Higher Breast Cancer Mortality Risk for Black Women in Disadvantaged Neighborhoods
A recent study published in JAMA Network Open reveals that Black women residing in underprivileged neighborhoods face an increased risk of mortality from breast cancer. This alarming trend persists despite considering diagnosis stages, treatment options, and individual lifestyle factors.
Community-Level Interventions Needed
Led by Etienne Holder, PhD, from the Slone Epidemiology Center at Boston University, the research indicates the necessity for community-level interventions to address racial disparities in breast cancer survival rates. The study emphasizes that local conditions heavily influence health outcomes, particularly for Black women.
Barrier to Care
Breast cancer remains the leading cause of cancer-related deaths among Black women, who continue to encounter more obstacles in accessing care compared to their white counterparts. Recent investigations have sought to understand the relationship between socioeconomic factors and breast cancer treatment experiences.

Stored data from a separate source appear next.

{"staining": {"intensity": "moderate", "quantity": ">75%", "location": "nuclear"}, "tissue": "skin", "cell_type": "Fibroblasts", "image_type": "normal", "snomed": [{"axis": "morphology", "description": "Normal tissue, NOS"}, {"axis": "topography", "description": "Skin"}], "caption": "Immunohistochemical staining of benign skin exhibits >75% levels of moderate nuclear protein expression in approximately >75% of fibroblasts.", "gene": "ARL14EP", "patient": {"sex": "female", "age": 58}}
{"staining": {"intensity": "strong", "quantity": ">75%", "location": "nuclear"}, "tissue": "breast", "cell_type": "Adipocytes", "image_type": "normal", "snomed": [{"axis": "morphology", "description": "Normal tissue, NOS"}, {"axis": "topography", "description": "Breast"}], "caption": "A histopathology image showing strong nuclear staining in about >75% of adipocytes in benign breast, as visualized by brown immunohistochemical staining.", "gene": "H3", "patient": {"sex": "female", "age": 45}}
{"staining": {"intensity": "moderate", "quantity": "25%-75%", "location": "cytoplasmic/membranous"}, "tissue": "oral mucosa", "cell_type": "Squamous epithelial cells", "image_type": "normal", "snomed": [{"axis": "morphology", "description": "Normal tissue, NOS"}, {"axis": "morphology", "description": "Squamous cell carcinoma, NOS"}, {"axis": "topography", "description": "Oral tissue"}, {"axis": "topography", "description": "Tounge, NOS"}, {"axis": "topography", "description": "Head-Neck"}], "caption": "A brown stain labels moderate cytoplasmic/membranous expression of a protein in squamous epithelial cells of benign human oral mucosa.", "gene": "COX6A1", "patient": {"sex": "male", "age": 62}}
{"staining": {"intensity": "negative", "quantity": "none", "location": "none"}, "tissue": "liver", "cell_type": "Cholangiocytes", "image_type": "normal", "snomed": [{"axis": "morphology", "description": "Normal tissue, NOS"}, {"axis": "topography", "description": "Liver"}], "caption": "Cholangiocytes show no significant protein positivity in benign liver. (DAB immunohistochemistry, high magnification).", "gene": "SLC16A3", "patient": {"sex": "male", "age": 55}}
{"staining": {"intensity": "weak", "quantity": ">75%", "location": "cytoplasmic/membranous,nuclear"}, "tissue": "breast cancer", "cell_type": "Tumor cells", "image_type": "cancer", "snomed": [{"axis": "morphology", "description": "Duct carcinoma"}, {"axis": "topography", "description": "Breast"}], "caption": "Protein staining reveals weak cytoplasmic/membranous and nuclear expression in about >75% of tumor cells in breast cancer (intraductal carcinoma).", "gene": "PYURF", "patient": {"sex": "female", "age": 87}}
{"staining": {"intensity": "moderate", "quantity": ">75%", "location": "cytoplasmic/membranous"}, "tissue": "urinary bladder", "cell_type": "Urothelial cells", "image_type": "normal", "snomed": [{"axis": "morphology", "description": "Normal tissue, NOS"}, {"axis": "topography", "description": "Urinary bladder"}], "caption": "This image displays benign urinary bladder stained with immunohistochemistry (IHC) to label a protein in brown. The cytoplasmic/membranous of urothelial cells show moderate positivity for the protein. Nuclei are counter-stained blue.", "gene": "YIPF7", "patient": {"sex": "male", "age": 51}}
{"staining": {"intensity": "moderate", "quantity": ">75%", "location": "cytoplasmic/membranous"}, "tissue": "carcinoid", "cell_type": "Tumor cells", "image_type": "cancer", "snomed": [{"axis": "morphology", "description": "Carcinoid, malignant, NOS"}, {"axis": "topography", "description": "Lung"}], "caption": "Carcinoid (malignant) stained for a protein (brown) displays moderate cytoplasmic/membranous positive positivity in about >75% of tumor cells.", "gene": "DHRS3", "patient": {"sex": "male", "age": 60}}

The Impact of Historic Redlining
One significant aspect gaining attention is the legacy of redlining, a discriminatory practice that historically marginalized Black residents by denying them access to critical services like mortgages and insurance. This exclusion has long-term health implications that researchers are now examining.
Study Findings
The research team assessed neighborhood disadvantage, economic segregation, and personal experiences of racism using data from the Black Women’s Health Study, which consists of a nationwide cohort of 59,000 Black women. The participants, diagnosed with breast cancer at stages I to III, had survived for at least 12 months following their initial diagnosis.
From the final analysis, there were 305 breast cancer-specific deaths recorded among 2,290 women with invasive cancer, averaging 56.7 years in age, who were monitored for a median of 10.5 years. Notably, women living in the most disadvantaged neighborhoods exhibited a mortality rate of 14.3 per 1,000 person-years, while those in the least disadvantaged areas had a significantly lower rate of 8.8 per 1,000 person-years, resulting in a hazard ratio (HR) of 1.47.
Extended Findings
The research also identified increased HRs for women dwelling in regions marked by extreme economic deprivation compared to more affluent areas (HR = 1.19) and for those who reported experiences of racism in at least two institutional contexts (HR = 1.28). However, the latter findings did not reach statistical significance.
Neighborhood Attributes and Survival Rates
The authors observed a positive correlation in the age-adjusted findings, although they noted a lack of substantial evidence after adjusting for various covariates. This suggests that factors related to the neighborhood environment may contribute to lower survival rates among Black women battling breast cancer.
Specifically, the researchers highlighted that chronic exposure to stressors, greater distances to treatment facilities, and limited access to nutritious food can exacerbate these poor outcomes. They advocate for reinvesting in these communities to potentially enhance breast cancer prognosis.